The Real Reason Tourists Will Wait Hours in Line for a Viral Croissant
When a bakery opens its doors at 8 a.m., and the line begins forming before 7, that says a lot about its food. The viral Suprême croissant at New York City’s Lafayette Bakery is the latest example of a global pattern where travelers willingly lose hours of their vacation to line up for a pastry. The behavior might look irrational from the outside, but psychologists, cultural researchers, and the bakers point to a very modern kind of motivation that has nothing to do with hunger.
The Psychology

Image via Getty Images/TkKurikawa
Even before travelers reach the block-long queue in Manhattan’s NoHo neighborhood, they have likely seen the Suprême hundreds of times online. TikTok and Instagram feeds act as conveyor belts for repetition, and that repetition creates its own gravitational pull. Psychologists describe the effect as a dual force involving fear of missing out and social proof.
Experts note that seeing people line up for a specific food signals that the experience must be worth having, even among total strangers. This pattern plays out globally. In Amsterdam, crowds wait for cones of fries or ornate stroopwafels.
In Tokyo and New York, a doughnut craze prompts the same behavior. Travelers watch the crowds multiply and assume there must be a reason, even if they cannot articulate what it is.
The Line Becomes Part Of The Performance
Standing in line is an active part of the experience.
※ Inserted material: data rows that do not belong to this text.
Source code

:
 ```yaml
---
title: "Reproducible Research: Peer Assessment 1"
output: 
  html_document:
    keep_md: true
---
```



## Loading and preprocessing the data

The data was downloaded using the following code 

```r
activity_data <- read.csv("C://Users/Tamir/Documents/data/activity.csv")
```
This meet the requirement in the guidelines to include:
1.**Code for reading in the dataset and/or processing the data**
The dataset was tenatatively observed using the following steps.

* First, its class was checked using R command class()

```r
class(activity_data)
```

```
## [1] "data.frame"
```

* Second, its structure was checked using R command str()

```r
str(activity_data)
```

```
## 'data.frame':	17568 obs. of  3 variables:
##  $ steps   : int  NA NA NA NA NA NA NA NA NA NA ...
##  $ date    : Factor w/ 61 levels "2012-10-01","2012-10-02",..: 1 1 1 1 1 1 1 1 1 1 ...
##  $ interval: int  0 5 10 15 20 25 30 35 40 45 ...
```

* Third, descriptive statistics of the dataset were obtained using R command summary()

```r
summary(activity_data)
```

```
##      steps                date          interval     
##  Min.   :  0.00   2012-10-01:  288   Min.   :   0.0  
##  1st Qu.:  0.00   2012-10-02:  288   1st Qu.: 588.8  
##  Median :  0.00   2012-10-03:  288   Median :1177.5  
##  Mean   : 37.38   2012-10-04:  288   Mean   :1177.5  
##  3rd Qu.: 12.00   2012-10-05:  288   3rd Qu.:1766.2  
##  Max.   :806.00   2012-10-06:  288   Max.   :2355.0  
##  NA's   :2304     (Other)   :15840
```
Social media has transformed travel into an ongoing performance, and viral food is an easy prop. Filming a queue, posing with the pastry, and sharing the moment signal participation in a cultural trend. The visibility functions like a badge of modern tourism.
Researchers studying travel behavior describe this as a shift from exploration to staged participation. Travelers no longer wander into bakeries by accident. Algorithms guide them directly to high-demand spots, where the chance to capture a “must-try” moment outweighs the wait itself. Waiting, in this case, becomes proof of commitment.
In many cities, the wait has become so integral to the phenomenon that it creates logistical challenges for the neighborhoods hosting these hotspots.
Scarcity Fuels The Desire Even More
At Lafayette, the scarcity is real. The bakery limits each customer to one Suprême, and even with the restriction, the pastries sell out daily. The baking process takes three days, and the team refuses to speed it up or lower their standards. As such, supply is naturally limited, which only heightens demand. Tourists routinely plan entire itineraries around the chance to buy a single croissant.
Travelers from Toronto, Queens, and across the country have described their visit to Lafayette as a central reason for their trip. Many attempt multiple times before finally securing one.
The idea of being among the few who managed to get one feels like an exclusive experience.
Engineered To Meet The Moment
The Suprême’s visual design plays directly into the forces that made it famous. The round, layered shape reveals its structure immediately, and each flavor, whether it is pistachio, pain au chocolat, or a seasonal release, looks engineered for the camera. Colorful drizzles, glossy glazes, and dramatic cross-sections feed the visual economy of social media.
However, appearance alone cannot sustain a trend. The pastry is built on a genuinely high level of craftsmanship. The team’s dedication to a meticulous, multi-day process ensures that once customers reach the counter, the experience matches the hype. Unlike many stunt foods that go viral briefly and disappear, the Suprême has staying power because it tastes as good as it looks.
Limited-time croissants, such as the Rose Berry Spritz or the Peaches N’ Crème release, give travelers a new reason to return. Each new flavor creates a new wave of online buzz and a fresh cycle of queues.